In the part of the listing that opens with the line containing "Disappearance Act ." and closes with the line containing "3. apply calculated coordinated on canvas", swap "coordinates" for "positions" and write those lines out again with nothing else changed.

(Beginning of PROVIDED MATERIAL)

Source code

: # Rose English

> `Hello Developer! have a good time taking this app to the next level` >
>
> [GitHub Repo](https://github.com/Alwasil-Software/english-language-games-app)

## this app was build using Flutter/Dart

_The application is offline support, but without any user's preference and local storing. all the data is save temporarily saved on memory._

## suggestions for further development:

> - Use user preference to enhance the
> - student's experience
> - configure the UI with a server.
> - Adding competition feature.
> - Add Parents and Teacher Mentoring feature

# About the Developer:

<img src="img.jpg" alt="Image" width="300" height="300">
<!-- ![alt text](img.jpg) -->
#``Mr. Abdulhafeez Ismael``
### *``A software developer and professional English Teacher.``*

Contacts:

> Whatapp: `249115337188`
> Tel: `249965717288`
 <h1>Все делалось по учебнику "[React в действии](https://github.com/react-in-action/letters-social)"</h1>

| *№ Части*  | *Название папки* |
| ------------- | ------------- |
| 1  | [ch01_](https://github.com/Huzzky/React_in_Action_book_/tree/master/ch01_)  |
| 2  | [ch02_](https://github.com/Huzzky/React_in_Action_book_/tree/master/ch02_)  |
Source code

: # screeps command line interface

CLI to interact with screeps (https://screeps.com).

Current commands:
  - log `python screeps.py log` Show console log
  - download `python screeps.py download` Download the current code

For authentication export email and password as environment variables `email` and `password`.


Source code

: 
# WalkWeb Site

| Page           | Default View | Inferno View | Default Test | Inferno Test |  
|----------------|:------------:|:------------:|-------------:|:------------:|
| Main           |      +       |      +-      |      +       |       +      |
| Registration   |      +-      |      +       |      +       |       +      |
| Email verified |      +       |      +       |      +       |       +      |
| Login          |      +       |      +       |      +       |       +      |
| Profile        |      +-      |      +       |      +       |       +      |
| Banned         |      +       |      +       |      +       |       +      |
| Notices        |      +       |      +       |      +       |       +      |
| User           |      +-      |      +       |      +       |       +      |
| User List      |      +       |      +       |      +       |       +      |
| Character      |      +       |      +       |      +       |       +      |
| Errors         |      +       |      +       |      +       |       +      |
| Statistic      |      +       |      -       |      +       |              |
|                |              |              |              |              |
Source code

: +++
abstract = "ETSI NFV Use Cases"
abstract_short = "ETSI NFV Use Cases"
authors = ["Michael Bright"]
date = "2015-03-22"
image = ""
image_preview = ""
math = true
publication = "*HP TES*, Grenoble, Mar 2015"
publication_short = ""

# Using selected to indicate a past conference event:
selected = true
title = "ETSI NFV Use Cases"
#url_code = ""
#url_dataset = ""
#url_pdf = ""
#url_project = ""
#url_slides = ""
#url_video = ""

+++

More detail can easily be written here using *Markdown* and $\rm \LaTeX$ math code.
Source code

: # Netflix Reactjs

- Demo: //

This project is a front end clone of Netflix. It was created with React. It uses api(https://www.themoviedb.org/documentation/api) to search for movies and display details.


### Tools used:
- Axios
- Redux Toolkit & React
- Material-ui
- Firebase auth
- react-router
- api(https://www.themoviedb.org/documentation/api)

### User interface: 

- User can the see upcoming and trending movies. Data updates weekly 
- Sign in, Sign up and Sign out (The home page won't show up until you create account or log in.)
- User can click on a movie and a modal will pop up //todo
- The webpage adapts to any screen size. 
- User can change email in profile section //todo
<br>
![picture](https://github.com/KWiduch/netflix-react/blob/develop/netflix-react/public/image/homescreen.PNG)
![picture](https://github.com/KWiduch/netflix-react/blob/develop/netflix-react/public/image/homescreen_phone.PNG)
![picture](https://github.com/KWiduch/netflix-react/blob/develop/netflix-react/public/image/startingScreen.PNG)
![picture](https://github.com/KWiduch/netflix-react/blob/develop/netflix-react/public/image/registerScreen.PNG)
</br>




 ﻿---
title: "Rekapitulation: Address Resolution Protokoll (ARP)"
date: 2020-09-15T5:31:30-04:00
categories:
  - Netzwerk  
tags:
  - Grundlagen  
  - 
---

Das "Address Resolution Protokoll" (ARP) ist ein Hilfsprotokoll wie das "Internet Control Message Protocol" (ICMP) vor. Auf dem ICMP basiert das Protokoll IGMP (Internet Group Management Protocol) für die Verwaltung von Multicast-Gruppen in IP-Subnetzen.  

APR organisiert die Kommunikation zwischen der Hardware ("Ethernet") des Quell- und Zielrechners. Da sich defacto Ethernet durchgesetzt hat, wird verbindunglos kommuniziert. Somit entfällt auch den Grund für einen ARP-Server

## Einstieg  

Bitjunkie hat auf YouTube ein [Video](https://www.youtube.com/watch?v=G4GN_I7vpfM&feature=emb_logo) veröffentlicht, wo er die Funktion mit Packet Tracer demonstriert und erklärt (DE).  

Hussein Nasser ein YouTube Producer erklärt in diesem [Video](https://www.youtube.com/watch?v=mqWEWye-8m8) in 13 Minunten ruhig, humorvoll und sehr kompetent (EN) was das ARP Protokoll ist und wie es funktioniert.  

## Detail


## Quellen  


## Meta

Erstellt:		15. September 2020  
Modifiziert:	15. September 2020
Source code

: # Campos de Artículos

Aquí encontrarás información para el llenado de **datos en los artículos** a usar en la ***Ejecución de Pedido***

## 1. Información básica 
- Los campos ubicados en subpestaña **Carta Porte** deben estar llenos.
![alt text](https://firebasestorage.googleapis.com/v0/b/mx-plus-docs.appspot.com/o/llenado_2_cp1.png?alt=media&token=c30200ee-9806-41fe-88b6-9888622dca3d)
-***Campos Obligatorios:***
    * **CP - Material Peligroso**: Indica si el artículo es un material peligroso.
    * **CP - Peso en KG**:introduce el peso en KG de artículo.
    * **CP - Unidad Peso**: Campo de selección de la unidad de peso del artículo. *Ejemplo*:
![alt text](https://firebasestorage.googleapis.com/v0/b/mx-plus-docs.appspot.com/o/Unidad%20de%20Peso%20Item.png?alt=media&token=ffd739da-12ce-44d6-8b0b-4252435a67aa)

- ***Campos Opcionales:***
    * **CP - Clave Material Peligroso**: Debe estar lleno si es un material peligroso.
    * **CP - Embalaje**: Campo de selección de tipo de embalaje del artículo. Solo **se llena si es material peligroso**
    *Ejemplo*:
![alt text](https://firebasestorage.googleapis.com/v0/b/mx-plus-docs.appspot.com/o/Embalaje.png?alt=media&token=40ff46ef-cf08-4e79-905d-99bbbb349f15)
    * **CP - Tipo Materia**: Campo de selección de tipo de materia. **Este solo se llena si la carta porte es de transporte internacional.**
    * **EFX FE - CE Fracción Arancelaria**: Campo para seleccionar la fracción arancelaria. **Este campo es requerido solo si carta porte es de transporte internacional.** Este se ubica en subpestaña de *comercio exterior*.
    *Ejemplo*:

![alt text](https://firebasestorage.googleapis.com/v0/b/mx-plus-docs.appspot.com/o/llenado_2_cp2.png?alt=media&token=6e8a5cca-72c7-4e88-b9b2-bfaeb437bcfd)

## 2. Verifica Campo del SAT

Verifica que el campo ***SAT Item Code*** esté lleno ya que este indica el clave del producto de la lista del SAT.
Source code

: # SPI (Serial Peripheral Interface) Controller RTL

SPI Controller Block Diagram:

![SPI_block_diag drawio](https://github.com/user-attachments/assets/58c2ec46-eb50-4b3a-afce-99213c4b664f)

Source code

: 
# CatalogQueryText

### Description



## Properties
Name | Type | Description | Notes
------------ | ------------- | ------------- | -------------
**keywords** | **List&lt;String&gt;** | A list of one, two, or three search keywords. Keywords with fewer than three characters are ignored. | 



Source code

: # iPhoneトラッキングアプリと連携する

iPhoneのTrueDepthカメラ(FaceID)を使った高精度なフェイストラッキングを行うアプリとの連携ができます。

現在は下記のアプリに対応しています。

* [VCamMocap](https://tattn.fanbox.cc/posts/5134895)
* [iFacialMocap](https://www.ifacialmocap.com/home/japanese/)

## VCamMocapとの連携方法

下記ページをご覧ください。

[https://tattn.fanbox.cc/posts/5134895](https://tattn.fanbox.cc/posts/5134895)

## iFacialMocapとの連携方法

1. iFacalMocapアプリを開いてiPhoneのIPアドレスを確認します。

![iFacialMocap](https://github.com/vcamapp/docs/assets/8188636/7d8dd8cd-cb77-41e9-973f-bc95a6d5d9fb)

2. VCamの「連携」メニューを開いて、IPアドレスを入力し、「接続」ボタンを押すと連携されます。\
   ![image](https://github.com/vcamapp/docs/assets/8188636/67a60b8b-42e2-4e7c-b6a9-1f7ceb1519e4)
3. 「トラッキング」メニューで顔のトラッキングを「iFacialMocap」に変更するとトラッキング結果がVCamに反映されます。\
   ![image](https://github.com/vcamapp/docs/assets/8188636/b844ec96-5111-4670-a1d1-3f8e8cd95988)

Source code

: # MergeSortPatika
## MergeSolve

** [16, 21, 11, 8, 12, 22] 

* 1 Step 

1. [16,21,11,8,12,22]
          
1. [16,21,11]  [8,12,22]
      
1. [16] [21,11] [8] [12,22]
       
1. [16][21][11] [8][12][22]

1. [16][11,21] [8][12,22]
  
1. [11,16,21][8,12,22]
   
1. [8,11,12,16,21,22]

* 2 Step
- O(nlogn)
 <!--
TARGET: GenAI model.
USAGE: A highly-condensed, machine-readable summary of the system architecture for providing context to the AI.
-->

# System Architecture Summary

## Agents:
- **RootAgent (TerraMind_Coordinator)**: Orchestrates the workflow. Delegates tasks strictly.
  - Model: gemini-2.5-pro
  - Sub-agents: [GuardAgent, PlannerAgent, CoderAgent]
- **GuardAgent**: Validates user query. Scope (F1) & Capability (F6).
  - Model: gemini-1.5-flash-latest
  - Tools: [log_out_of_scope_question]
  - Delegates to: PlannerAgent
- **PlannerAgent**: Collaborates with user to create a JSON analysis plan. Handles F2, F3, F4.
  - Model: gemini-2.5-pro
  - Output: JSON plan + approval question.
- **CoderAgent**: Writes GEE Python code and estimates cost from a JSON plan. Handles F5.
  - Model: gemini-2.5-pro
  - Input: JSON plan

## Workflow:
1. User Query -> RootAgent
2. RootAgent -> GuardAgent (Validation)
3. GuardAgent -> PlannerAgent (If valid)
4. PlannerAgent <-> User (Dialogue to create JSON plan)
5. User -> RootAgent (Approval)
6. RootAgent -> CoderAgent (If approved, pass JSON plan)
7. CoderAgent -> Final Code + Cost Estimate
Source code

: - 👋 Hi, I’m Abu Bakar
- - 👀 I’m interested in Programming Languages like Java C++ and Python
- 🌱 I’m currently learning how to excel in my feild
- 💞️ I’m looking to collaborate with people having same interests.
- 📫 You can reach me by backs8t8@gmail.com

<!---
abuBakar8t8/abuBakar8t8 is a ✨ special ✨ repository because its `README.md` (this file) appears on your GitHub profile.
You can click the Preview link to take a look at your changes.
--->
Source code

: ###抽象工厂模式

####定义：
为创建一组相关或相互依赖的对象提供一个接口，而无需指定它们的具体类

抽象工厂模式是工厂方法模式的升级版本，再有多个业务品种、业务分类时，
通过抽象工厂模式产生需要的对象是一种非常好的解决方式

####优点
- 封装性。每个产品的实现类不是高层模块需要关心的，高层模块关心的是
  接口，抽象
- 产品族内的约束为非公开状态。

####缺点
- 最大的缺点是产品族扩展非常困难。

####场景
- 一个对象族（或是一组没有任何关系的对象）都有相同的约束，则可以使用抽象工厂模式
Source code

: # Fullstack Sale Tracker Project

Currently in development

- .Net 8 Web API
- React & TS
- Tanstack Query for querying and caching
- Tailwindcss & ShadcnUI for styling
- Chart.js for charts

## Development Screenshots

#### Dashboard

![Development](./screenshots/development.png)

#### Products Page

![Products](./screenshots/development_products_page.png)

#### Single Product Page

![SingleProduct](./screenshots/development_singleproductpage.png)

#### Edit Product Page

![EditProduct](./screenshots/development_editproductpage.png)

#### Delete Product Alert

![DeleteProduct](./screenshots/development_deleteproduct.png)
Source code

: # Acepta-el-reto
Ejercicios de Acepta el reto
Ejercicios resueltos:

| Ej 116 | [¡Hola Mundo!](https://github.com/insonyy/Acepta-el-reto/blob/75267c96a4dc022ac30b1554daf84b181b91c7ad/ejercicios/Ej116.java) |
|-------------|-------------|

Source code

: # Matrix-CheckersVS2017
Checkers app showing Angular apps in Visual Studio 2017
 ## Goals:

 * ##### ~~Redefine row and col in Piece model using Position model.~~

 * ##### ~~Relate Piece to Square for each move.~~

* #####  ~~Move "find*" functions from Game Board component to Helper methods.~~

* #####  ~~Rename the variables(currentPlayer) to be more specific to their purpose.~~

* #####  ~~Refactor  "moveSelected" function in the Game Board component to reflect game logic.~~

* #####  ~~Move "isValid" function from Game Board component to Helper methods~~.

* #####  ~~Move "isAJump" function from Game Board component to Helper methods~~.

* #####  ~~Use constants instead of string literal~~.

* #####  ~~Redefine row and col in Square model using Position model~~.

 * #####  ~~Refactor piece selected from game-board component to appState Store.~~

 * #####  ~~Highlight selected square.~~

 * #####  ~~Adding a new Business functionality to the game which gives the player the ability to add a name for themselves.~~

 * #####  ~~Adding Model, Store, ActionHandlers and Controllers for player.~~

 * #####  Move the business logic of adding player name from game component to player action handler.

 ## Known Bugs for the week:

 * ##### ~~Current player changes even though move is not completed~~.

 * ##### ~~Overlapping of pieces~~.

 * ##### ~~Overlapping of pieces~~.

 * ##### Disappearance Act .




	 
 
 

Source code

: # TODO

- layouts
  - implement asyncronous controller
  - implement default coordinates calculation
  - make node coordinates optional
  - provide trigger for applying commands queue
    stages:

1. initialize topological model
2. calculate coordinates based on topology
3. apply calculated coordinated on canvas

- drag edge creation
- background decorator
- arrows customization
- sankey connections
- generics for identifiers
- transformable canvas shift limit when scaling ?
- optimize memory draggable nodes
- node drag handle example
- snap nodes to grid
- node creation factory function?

(End of PROVIDED MATERIAL)

• _RESPONSE FOR THIS EXERCISE_:
 * ##### Disappearance Act .




	 
 
 

Source code

: # TODO

- layouts
  - implement asyncronous controller
  - implement default positions calculation
  - make node positions optional
  - provide trigger for applying commands queue
    stages:

1. initialize topological model
2. calculate positions based on topology
3. apply calculated coordinated on canvas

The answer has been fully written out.